Light Absorption Layer Structure
[0088]In an embodiment of the present specification, the light absorption layer may exhibit various shapes by adjusting a deposition condition and the like when forming the light absorption layer.
[0089]In an embodiment of the present specification, the light absorption layer comprises two or more points having different thicknesses.
[0090]In an embodiment of the present specification, the light absorption layer comprises two or more regions having different thicknesses.
[0091]In an embodiment of the present specification, the light absorption layer may comprise an inclined surface.
[0092]The example of the structure according to the embodiment is illustrated in FIGS. 5 and 6. FIGS. 5 and 6 illustrate a structure in which the light reflection layer 201 and the light absorption layer 301 are laminated (not illustrated). According to FIGS. 5 and 6, the light absorption layer 301 has two or more points having different thicknesses. According to FIG. 5, the thicknesses of the light absorption layer 301 at points A and B are different from each other. According to FIG. 6, the thicknesses of the light absorption layer 301 at region C and region D are different from each other.

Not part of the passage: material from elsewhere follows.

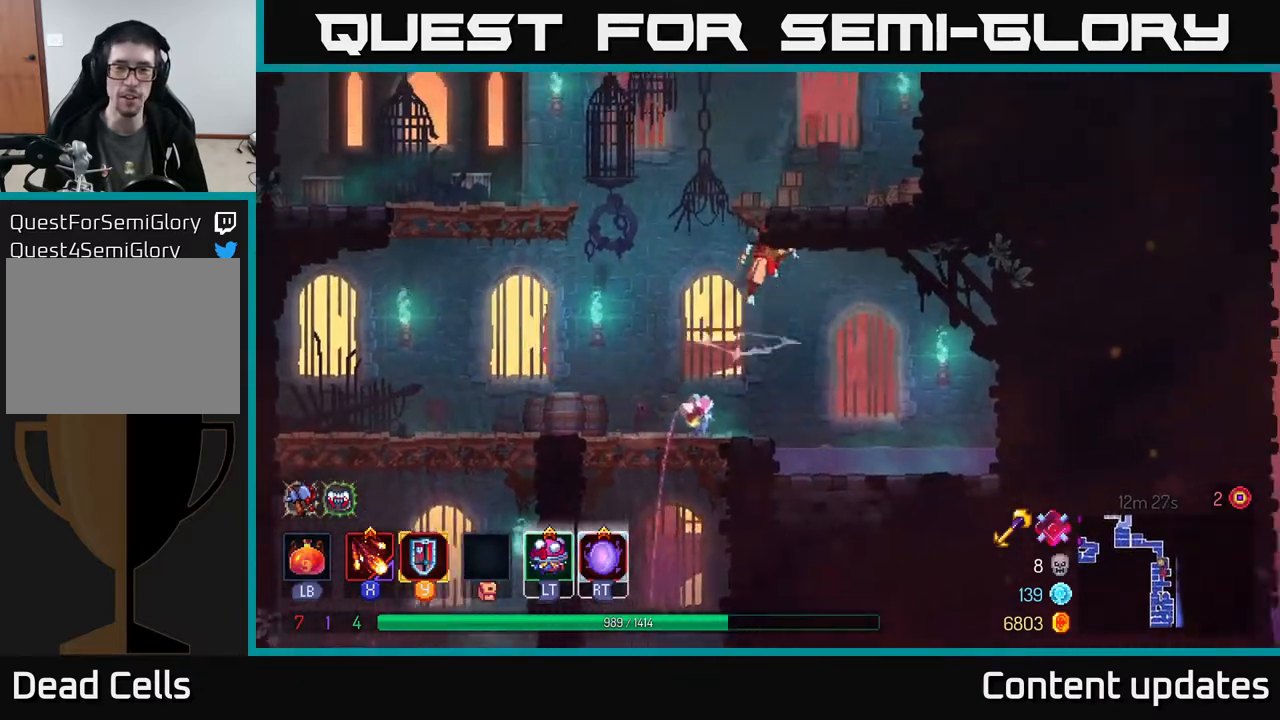
{"buttons": [], "left_stick": "right", "right_stick": "center", "events": [[83, "left_stick", "up-left"], [100, "A", "up"], [333, "left_stick", "up-right"], [417, "left_stick", "right"]]}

[0093]In an embodiment of the present specification, the light absorption layer comprises at least one region in which a top surface has an inclined surface having an inclination angle greater than 0 degree and 90 degrees or smaller and the light absorption layer comprises at least one region having a thickness different from a thickness in a region having any one inclined surface. The inclined surface may define an angle formed by any one straight line included in the top surface of the light absorption layer and a straight line parallel to the light reflection layer as the inclined surface. For example, the inclined angle of the top surface of the light absorption layer of FIG. 5 may be approximately 20 degrees.
[0094]A surface characteristic such as the inclined surface of the top surface of the light reflection layer may be the same as that of the light absorption layer. For example, by using the deposition method at the time of forming the light absorption layer, the top surface of the light absorption layer may have the same gradient as the top surface of the light reflection layer. However, the gradient of the top surface of the light absorption layer of FIG. 5 is different from the gradient of the top surface of the light reflection layer.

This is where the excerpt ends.